One way to mitigate these attacks is to set up key-based SSH authentication or use a security group that only allows SSH connections from a known IP address such as a bastion host.

Public or anonymous access granted to S3 Buckets

FROM Log SELECT * WHERE detail.type = 'Policy:S3/BucketAnonymousAccessGranted' SINCE 7 days ago

Publicly accessible S3 buckets have been the source of many famous data breaches and security incidents. Attackers can potentially access sensitive data stored in unsecure S3 buckets. GuardDuty detects changes to S3 bucket configurations and highlights potential misconfigurations that could lead to issues.

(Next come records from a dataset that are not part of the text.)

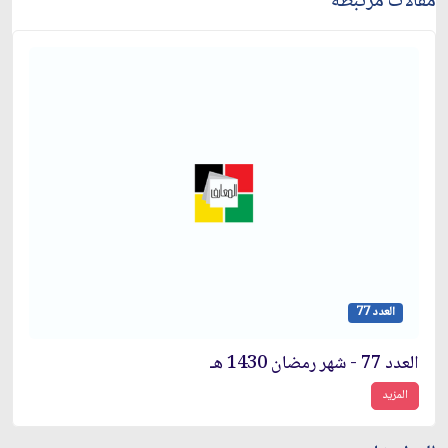
مقالات مرتبطة
العدد 77
العدد 77 - شهر رمضان 1430 هـ
المزيد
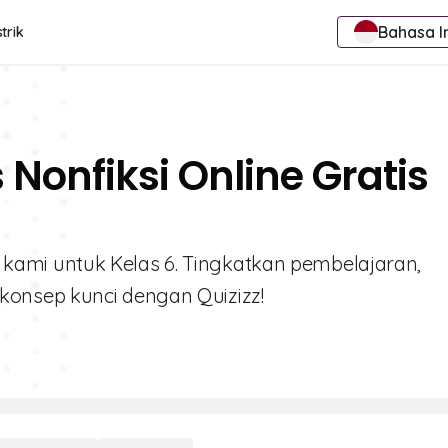
Bahasa I
trik
s Nonfiksi Online Gratis
ksi kami untuk Kelas 6. Tingkatkan pembelajaran,
onsep kunci dengan Quizizz!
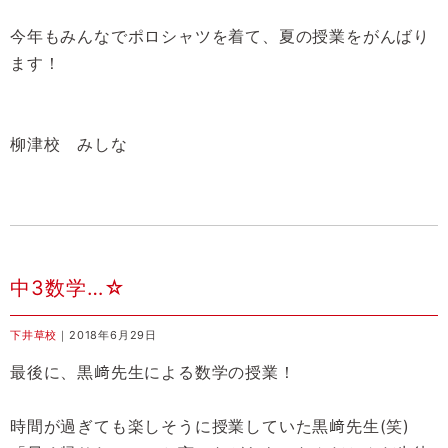
今年もみんなでポロシャツを着て、夏の授業をがんばり
ます！
柳津校 みしな
中3数学…☆
下井草校
｜2018年6月29日
最後に、黒﨑先生による数学の授業！
時間が過ぎても楽しそうに授業していた黒﨑先生(笑)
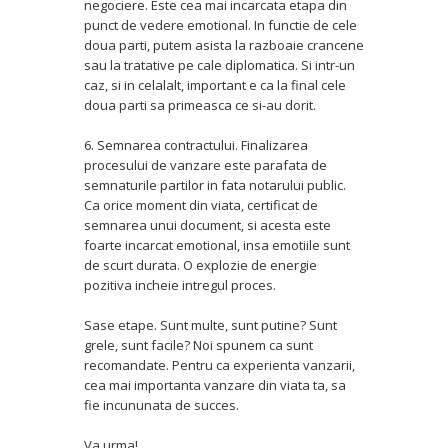
negociere. Este cea mai incarcata etapa din
punct de vedere emotional. In functie de cele
doua parti, putem asista la razboaie crancene
sau la tratative pe cale diplomatica. Si intr-un
caz, si in celalalt, important e ca la final cele
doua parti sa primeasca ce si-au dorit.
6. Semnarea contractului. Finalizarea
procesului de vanzare este parafata de
semnaturile partilor in fata notarului public.
Ca orice moment din viata, certificat de
semnarea unui document, si acesta este
foarte incarcat emotional, insa emotiile sunt
de scurt durata. O explozie de energie
pozitiva incheie intregul proces.
Sase etape. Sunt multe, sunt putine? Sunt
grele, sunt facile? Noi spunem ca sunt
recomandate. Pentru ca experienta vanzarii,
cea mai importanta vanzare din viata ta, sa
fie incununata de succes.
Va urma!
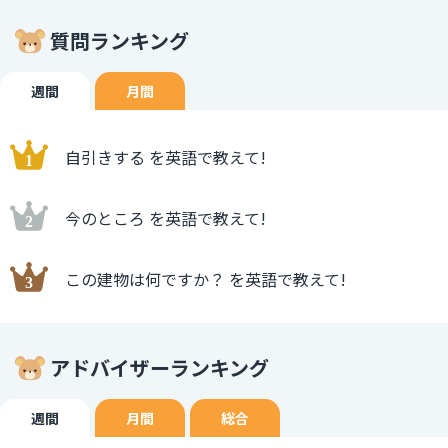
質問ランキング
週間
月間
自引きする を英語で教えて!
今のところ を英語で教えて!
この建物は何ですか？ を英語で教えて!
アドバイザーランキング
週間
月間
総合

Alerting on findings from GuardDuty

By using NRQL alerts, you can get notifications when GuardDuty surfaces any of these findings. Using the examples above, here are the queries you would use for an alert.

Public or anonymous access granted to S3 buckets

FROM Log SELECT count(*) WHERE detail.type = 'Policy:S3/BucketAnonymousAccessGranted'

SSH brute force attacks

FROM Log SELECT count(*) WHERE detail.type = 'UnauthorizedAccess:EC2/SSHBruteForce'

Set a static threshold of 1 to be notified each time GuardDuty finds a security event, as shown in the next image.

Conclusion

When you integrate AWS security and compliance events into your New Relic One account, you get visibility into security issues in your AWS environment. You can speed up remediation by alerting the right team members and correlating events with other sources of telemetry such as logs and metrics.